Last modified: 2014-08-18 14:15:59 UTC
The run of the hourly script for 2014-07-28 05:00 failed with tar: /var/lib/wikimetrics/public/69987: file changed as we read it Error: Either failed to get lock on /data/project/wikimetrics/backup/wikimetrics1/hourly, or tar-ing failed. I checked locks, and they were properly cleaned up. So it seems the issue was only that the file was written while we tried to tar it up. Since we expect more writing over time, should we guard against this from happening again?
It happened again for the 2014-07-28 14:00 run: tar: /var/lib/wikimetrics/public/69989: file changed as we read it tar: /var/lib/wikimetrics/public/69987: file changed as we read it Error: Either failed to get lock on /data/project/wikimetrics/backup/wikimetrics1/hourly, or tar-ing failed. While the bug is of course valid as is, I'll stop reporting further instances for now, as it seems the wikimetrics1 is having more severe issues (bug 68743).

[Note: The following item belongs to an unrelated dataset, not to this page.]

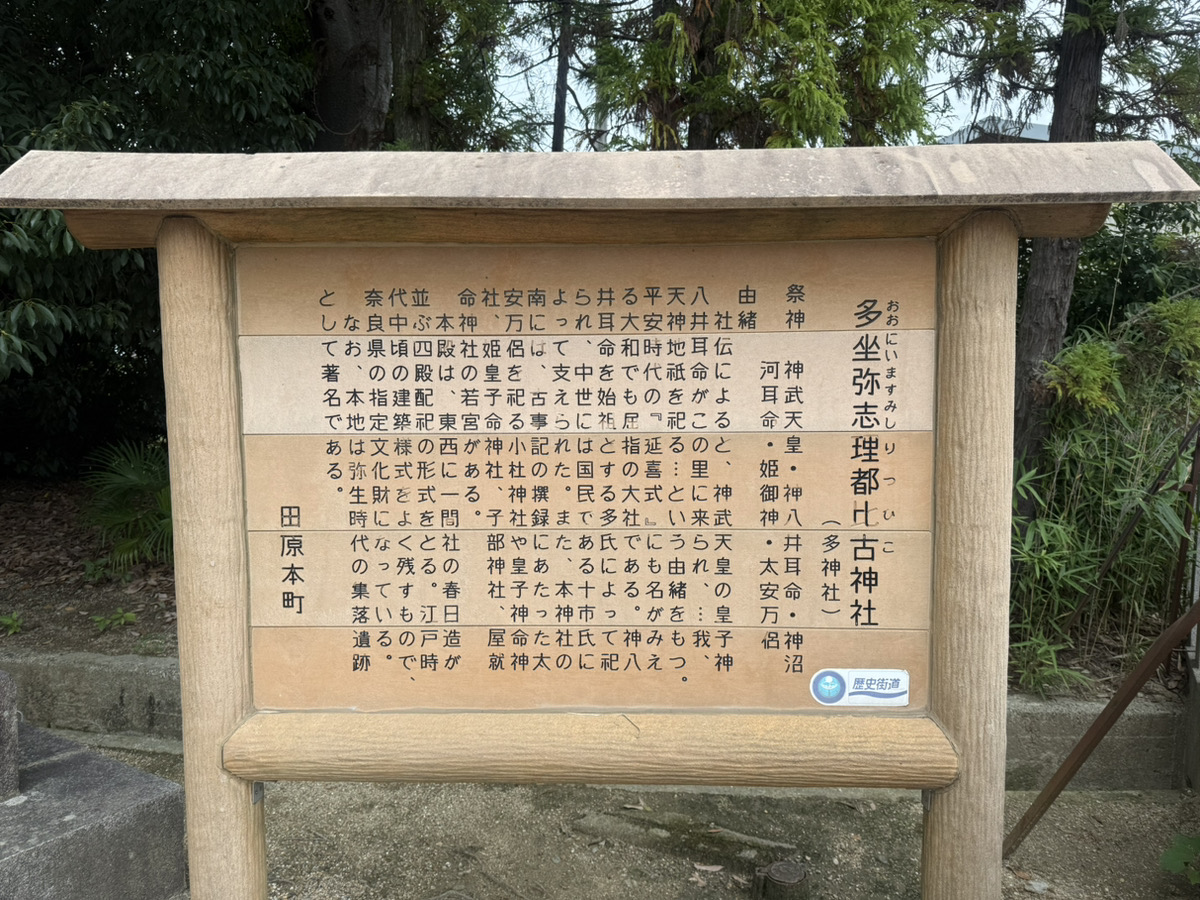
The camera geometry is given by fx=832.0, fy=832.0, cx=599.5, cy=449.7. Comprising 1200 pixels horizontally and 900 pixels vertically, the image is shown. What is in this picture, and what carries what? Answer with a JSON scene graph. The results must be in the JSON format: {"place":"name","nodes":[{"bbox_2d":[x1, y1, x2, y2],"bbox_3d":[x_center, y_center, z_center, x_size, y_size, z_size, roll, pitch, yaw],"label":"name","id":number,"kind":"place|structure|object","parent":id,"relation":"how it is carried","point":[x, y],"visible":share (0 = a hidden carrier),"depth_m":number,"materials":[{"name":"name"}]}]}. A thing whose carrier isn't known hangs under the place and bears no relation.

collaboratively tasked on etherpad: http://etherpad.wikimedia.org/p/analytics-68731
Change 153388 had a related patch set uploaded by QChris: Reschedule backups to not interfer with queue runs so easily https://gerrit.wikimedia.org/r/153388
Change 153395 had a related patch set uploaded by QChris: Force redis dump before backing up https://gerrit.wikimedia.org/r/153395
Change 153568 had a related patch set uploaded by QChris: Make hourly backup keep around known-good full backups in case of issues https://gerrit.wikimedia.org/r/153568
Change 153388 merged by Ottomata: Reschedule backups to not interfer with queue runs so easily https://gerrit.wikimedia.org/r/153388
Change 153568 merged by Ottomata: Make hourly backup keep around known-good full backups in case of issues https://gerrit.wikimedia.org/r/153568
Change 153395 merged by Ottomata: Force redis dump before backing up https://gerrit.wikimedia.org/r/153395
Tested throughly on dev but this of course needs baking time in prod. Wish we had a status "READY_TO_DEPLOY" that should be how bugs are left at the end of sprint.